=== Input material ===

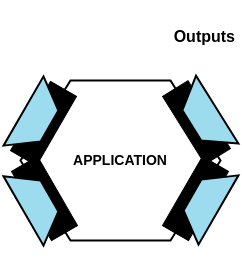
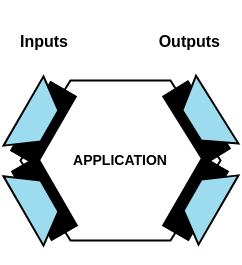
  <mxCell id="0" />
  <mxCell id="1" parent="0" />
  <mxCell id="2" value="APPLICATION" style="shape=hexagon;perimeter=hexagonPerimeter2;whiteSpace=wrap;html=1;fixedSize=1;strokeWidth=2;fontStyle=1;fontSize=14;rounded=0;size=50;" parent="1" vertex="1"><mxGeometry x="20" y="80" width="200" height="160" as="geometry" /></mxCell>
- <mxCell id="3" value="Outputs" style="text;strokeColor=none;fillColor=none;align=right;verticalAlign=middle;rounded=0;sketch=0;strokeWidth=2;fontSize=16;spacing=0;labelPosition=center;verticalLabelPosition=middle;fontStyle=1" parent="1" vertex="1"><mxGeometry x="155" y="15" width="80" height="40" as="geometry" /></mxCell>
+ <mxCell id="3" value="Outputs" style="text;strokeColor=none;fillColor=none;align=right;verticalAlign=middle;rounded=0;sketch=0;strokeWidth=2;fontSize=16;spacing=0;labelPosition=center;verticalLabelPosition=middle;fontStyle=1" parent="1" vertex="1"><mxGeometry x="140" y="20" width="80" height="40" as="geometry" /></mxCell>
+ <mxCell id="4" value="Inputs" style="text;strokeColor=none;fillColor=none;align=left;verticalAlign=middle;rounded=0;sketch=0;strokeWidth=2;fontSize=16;spacing=0;labelPosition=center;verticalLabelPosition=middle;fontStyle=1" parent="1" vertex="1"><mxGeometry x="20" y="20" width="80" height="40" as="geometry" /></mxCell>
  <mxCell id="5" value="" style="group;rotation=-30;" vertex="1" connectable="0" parent="1"><mxGeometry x="20" y="160" width="40" height="80" as="geometry" /></mxCell>
  <mxCell id="6" value="" style="verticalLabelPosition=bottom;verticalAlign=top;html=1;shape=mxgraph.basic.rect;fillColor2=none;strokeWidth=1;size=20;indent=5;rounded=0;fontSize=14;direction=south;fillColor=#000000;rotation=-30;" parent="5" vertex="1"><mxGeometry x="9" y="-2" width="30" height="80" as="geometry" /></mxCell>
  <mxCell id="7" value="" style="strokeWidth=2;outlineConnect=0;dashed=0;align=center;html=1;fontSize=8;shape=mxgraph.eip.channel_adapter;fillColor=#9ddbef;rounded=0;rotation=-30;" parent="5" vertex="1"><mxGeometry x="1" y="3" width="30" height="80" as="geometry" /></mxCell>
  <mxCell id="8" value="" style="group;rotation=30;" vertex="1" connectable="0" parent="1"><mxGeometry x="180" y="160" width="40" height="80" as="geometry" /></mxCell>
  <mxCell id="9" value="" style="verticalLabelPosition=bottom;verticalAlign=top;html=1;shape=mxgraph.basic.rect;fillColor2=none;strokeWidth=1;size=20;indent=5;rounded=0;fontSize=14;direction=south;fillColor=#000000;rotation=30;" parent="8" vertex="1"><mxGeometry y="-2" width="30" height="80" as="geometry" /></mxCell>
  <mxCell id="10" value="" style="strokeWidth=2;outlineConnect=0;dashed=0;align=center;html=1;fontSize=8;shape=mxgraph.eip.channel_adapter;fillColor=#9ddbef;rounded=0;direction=west;rotation=30;" parent="8" vertex="1"><mxGeometry x="10" y="2" width="30" height="80" as="geometry" /></mxCell>
  <mxCell id="11" value="" style="group;rotation=-212;" vertex="1" connectable="0" parent="1"><mxGeometry x="180" y="80" width="40" height="80" as="geometry" /></mxCell>
  <mxCell id="12" value="" style="verticalLabelPosition=bottom;verticalAlign=top;html=1;shape=mxgraph.basic.rect;fillColor2=none;strokeWidth=1;size=20;indent=5;rounded=0;fontSize=14;direction=south;fillColor=#000000;rotation=-212;" vertex="1" parent="11"><mxGeometry x="1" y="2" width="30" height="80" as="geometry" /></mxCell>
  <mxCell id="13" value="" style="strokeWidth=2;outlineConnect=0;dashed=0;align=center;html=1;fontSize=8;shape=mxgraph.eip.channel_adapter;fillColor=#9ddbef;rounded=0;rotation=-212;" vertex="1" parent="11"><mxGeometry x="9" y="-3" width="30" height="80" as="geometry" /></mxCell>
  <mxCell id="14" value="" style="group;rotation=30;" vertex="1" connectable="0" parent="1"><mxGeometry x="20" y="80" width="40" height="80" as="geometry" /></mxCell>
  <mxCell id="15" value="" style="verticalLabelPosition=bottom;verticalAlign=top;html=1;shape=mxgraph.basic.rect;fillColor2=none;strokeWidth=1;size=20;indent=5;rounded=0;fontSize=14;direction=south;fillColor=#000000;rotation=30;" vertex="1" parent="14"><mxGeometry x="8" y="3" width="30" height="80" as="geometry" /></mxCell>
  <mxCell id="16" value="" style="strokeWidth=2;outlineConnect=0;dashed=0;align=center;html=1;fontSize=8;shape=mxgraph.eip.channel_adapter;fillColor=#9ddbef;rounded=0;rotation=30;" vertex="1" parent="14"><mxGeometry x="1" y="-2" width="30" height="80" as="geometry" /></mxCell>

===

Requirements: Please count the rows above that contain the string "sketch" in that exact case, and reply with the number only.

Task output: 3